## TEXT UNDER STUDY
======
There were multiple contradictions between the statements that the G. first gave to law enforcement, then at the depositions we took and finally at the depositions taken by B.G.’s defense counsel. There were also substantial discrepancies and inconsistencies between G.’s various accounts and those testified to by her mother. Moreover, the testimony of one of the investigating police officers directly contradicted G.
Further depositions were taken of all of the other fact witnesses designated by the state. As the defense was gearing up for a contested motions hearing and trial, the Prosecuting Attorney’s Office voluntarily dismissed all charges against our Client and B.G. in August 2018.
Military Specifications Against Army Officer Dismissed Due to Statute of Limitations
Military Counsel: MAJ Kevin M. Adams
Civilian Counsel: Thomas A. Pavlinic
Date: March 23, 2018
Result: All Specifications Dismissed
In 2017 a high-ranking, retired Army officer was accused with 6 specifications of having sexually abused his daughter between 1983 and 1989. The complainant did not make a report to the military until 32 years later in January 2015, when she was 44 years old.
During the course of the investigation, the discovery which was provided by the government showed multiple, major contradictions in the complainant’s statements.
At an Article 32 hearing (the equivalent of a preliminary hearing in civilian court) the presiding judge recommended that 4 of the specifications be dismissed. Despite the court’s recommendation, the government referred all 6 to a general court-martial. (Commanders in the military court have discretion beyond civilian prosecutors.)
At pre-trial motions, the first 3 specifications were dismissed by the trial court, as was previously recommended at the Article 32 hearing. The court also found that the referral of specification 4 for court-martial was defective and solicited further rationale from the government to substantiate this offense.
While preparing for a July 2018 general court-martial, the Court of Appeals for the Armed Forces, the military’s highest tribunal, in an unrelated case, overturned years of military decisions and held that the statute of limitations for an alleged rape committed before 2008 was 5 years. Since the prosecution in this case did not begin until 2015, the court granted the defense’s motion for dismissal, thereby ending the prosecution against our client.
Client Facing Sexual Abuse Allegations in Two States Found Not-Guilty by Jury
Court: Cobb County Superior Court
Case Name: State v. C.W.
Lead Attorney: Tom Pavlinic
Co-counsel: Corinne Mull
Judge: C. LaTain
Date: May 15, 2017
Result: Jury Verdict – Not Guilty on All Counts
Our client was charged in Cobb County Georgia in a 3-count indictment with the following offenses: Child Molestation as a result of allegedly touching a child’s vagina and breasts (Counts 1 and 2, respectively) and Cruelty to Children in the First Degree based upon the alleged touching causing extreme mental pain (Count 3).
======
## ASSIGNED TASK A
Answer the following from the case summaries:
(i) In what month and year did the Prosecuting Attorney's Office dismiss all charges against the client and B.G.?
(ii) How old was the complainant when she reported to the military in January 2015?
(iii) Which court heard State v. C.W.?
## ASSIGNED TASK B
Resume the case summaries on criminal defense outcomes, beginning after their final sentence.
The entries that follow come from a separate source and are unrelated to the case summaries.

## MATERIAL PROVIDED
======
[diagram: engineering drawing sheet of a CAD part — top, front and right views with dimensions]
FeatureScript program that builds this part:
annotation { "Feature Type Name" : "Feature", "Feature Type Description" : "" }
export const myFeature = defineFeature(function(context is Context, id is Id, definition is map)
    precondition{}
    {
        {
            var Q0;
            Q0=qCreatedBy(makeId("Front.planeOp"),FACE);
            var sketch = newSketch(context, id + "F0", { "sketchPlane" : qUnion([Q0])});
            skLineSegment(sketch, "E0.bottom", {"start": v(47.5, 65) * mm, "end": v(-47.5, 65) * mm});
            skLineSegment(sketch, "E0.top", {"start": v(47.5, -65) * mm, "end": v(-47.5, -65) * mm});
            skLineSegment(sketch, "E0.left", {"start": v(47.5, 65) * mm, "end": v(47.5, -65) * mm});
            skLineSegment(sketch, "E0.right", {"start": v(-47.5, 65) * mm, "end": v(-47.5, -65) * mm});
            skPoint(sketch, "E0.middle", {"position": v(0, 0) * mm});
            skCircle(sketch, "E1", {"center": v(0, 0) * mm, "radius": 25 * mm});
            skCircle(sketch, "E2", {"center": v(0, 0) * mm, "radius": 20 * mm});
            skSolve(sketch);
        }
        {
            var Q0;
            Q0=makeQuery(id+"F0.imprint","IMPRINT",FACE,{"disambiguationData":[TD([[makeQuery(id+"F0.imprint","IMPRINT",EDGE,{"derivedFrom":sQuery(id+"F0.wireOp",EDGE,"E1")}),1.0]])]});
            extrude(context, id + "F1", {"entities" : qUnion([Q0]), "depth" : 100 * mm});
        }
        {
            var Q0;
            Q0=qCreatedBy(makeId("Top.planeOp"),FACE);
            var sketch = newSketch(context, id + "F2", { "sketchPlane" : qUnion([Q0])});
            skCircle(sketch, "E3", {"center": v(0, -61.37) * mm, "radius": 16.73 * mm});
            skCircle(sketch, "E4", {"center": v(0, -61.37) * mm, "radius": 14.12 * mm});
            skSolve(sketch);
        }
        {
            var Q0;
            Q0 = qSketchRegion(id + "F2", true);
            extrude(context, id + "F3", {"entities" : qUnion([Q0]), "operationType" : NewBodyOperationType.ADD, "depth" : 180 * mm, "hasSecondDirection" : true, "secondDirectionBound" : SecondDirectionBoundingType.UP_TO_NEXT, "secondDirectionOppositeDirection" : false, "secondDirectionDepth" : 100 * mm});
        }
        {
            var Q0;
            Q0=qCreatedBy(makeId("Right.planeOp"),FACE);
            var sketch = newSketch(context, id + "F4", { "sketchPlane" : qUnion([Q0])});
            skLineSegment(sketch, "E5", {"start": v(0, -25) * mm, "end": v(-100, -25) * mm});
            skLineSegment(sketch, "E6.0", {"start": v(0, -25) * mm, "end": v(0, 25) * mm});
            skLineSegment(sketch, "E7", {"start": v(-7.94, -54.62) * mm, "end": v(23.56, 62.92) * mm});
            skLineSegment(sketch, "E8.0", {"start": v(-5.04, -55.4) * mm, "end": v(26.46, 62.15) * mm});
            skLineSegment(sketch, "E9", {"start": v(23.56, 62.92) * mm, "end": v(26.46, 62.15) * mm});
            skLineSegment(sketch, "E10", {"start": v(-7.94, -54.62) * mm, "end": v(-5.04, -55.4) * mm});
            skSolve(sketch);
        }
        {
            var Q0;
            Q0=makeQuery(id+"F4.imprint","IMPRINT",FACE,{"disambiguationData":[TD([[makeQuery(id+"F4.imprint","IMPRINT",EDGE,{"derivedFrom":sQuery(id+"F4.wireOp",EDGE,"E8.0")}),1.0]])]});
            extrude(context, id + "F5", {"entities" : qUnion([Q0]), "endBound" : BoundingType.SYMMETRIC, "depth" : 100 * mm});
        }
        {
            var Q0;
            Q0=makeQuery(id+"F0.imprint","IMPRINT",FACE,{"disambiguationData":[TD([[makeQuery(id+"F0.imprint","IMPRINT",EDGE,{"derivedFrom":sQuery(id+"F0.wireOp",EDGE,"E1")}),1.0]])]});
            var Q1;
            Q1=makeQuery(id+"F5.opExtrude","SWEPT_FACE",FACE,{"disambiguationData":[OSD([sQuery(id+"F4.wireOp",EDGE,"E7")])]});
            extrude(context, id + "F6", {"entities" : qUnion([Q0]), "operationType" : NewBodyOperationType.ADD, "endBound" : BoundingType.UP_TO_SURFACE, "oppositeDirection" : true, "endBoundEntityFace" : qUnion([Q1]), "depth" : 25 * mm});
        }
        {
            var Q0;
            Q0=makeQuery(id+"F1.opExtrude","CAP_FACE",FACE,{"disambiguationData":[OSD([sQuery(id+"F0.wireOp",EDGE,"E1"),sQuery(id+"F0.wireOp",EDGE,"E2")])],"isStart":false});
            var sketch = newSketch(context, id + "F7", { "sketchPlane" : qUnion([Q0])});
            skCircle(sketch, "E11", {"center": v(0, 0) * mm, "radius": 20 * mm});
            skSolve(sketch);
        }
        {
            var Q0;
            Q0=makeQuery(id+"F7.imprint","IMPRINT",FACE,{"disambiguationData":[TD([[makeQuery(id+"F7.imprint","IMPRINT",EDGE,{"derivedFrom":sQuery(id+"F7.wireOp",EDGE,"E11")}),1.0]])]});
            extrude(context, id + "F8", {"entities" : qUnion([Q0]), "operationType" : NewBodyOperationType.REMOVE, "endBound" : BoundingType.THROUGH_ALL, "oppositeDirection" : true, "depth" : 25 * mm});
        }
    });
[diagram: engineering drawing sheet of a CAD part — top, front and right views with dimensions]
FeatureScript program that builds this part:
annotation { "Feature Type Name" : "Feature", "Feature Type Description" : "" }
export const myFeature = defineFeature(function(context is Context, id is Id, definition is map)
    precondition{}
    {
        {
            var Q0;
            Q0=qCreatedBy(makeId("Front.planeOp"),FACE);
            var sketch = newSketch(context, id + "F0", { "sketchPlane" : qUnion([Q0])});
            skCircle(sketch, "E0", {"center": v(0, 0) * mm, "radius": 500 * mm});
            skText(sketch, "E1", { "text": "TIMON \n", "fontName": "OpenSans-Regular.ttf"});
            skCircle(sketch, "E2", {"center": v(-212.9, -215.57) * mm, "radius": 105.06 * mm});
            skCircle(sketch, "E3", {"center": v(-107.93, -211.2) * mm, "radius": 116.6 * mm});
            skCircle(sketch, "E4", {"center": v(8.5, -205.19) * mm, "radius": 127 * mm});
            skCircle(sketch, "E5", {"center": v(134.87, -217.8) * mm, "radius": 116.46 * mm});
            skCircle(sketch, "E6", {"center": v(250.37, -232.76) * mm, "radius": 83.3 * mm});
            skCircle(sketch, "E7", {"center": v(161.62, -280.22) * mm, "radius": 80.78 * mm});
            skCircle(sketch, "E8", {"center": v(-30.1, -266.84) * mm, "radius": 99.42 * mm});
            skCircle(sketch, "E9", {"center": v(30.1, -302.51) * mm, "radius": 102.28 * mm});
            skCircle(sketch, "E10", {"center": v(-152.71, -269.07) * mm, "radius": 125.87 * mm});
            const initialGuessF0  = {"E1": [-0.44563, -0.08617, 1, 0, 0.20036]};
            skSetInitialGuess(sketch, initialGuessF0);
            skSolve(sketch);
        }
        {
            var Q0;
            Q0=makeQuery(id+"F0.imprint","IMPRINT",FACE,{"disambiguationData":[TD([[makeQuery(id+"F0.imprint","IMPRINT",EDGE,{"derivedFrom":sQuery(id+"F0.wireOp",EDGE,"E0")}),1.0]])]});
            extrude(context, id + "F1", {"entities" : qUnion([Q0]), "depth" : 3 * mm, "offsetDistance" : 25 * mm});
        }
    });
======
## RESPONSE AREA A
(i) August 2018
(ii) 44 years old
(iii) Cobb County Superior Court

## RESPONSE AREA B
While visiting her grandmother and our client (Client) in August 2015, the 11-year old complainant reported to her grandmother that Client made her feel uncomfortable when he gave her a back rub. Client had known the complainant since 2009, when he and the grandmother began their relationship. Evidence at trial established that Client had given the complainant backrubs for many years, and the grandmother described her granddaughter as a “backrub freak.”
When the grandmother returned the complainant to her parents in North Carolina, new allegations surfaced. Now the complainant – for the very first time – alleged that Client had touched her vaginal area during a vacation in Myrtle Beach, South Carolina a year earlier in the summer of 2014.
The parents took the complainant to a therapist who reported the allegations to law enforcement. As part of the investigation, the complainant and her grandmother gave video interviews that were provided to the defense in discovery. Client was first arrested at his home in North Carolina and extradited to Georgia and then arrested in Georgia and extradited to South Carolina.
Jury selection began on May 9, 2017, and testimony started the following day. The State called 7 witnesses in the following order: mother, father, complainant, the interviewer, therapist, grandmother and investigating detective. Although our client was only on trial in Georgia for conduct that allegedly occurred in that jurisdiction, the State was able to introduce statements regarding the conduct that allegedly occurred in South Carolina as “propensity evidence.” Cross-examination of the state’s witnesses brought out inconsistencies in the complainant’s testimony and also established the implausibility of the South Carolina allegations. At the conclusion of the State’s case, a defense motion for directed verdict as to Count 1 was granted.
The defense presented the testimony of 6 witnesses: South Carolina defense counsel, Client and 4 character witnesses, including Client’s friend of 50 years, his son and 2 former wives. The testimony of South Carolina defense counsel was crucial because it permitted argument during closing that no action had been taken in South Carolina, and Client had the constitutional right to defend himself in that jurisdiction as well.
The case went to the jury on Monday, May 15, 2017, around lunch time. After several hours, the jurors sent a note saying that they were hopelessly deadlocked. Nevertheless, the judge ordered them to return the following morning and continue deliberations. After a total of 8 hours over 2 days, the jury entered Not Guilty verdicts to both remaining counts on May 16, 2017.
Jury Finds West Virginia Magistrate Judge Not Guilty of Sexual Abuse
State: West Virginia
Court: Harrison County Circuit Court
Case Name: State v. M.G.
Lead Attorney: Tom Pavlinic
Co-counsel: Belinda Haynie
Judge: Thomas W. Steptoe Jr.
Date: July 5, 2016
Result: Jury Verdict – Not Guilty on All Counts
Our client was a 46-year old Magistrate Judge with 2 older children when he met the mother (to be referred to as “Mother”) of the complainant in 2000, who had a 9-year old son and a then 4-year old daughter, the complainant (to be referred to as “Complainant”). In 2003 our client, along with his daughter, Mother and her 2 children moved in together. When our client (to be referred to as “Client”) and Mother married in 2005, she was employed by the prosecutor’s office.Read More...
Between 2009 and 2014, Complainant’s life was in complete chaos. Although she had been a good student and active cheerleader throughout her school years, at age 15 (2011), she became addicted to injecting and snorting heroin, often using in excess of 24 bags a day. Her addiction led her into 3 stints of rehabilitation. Complainant’s medical records substantiate that she attributed her addiction to her circle of friends and an inability to stop. At a preliminary hearing she testified that the alleged abuse did not cause her drug addiction. At trial she retreated from this previously given, under-oath testimony.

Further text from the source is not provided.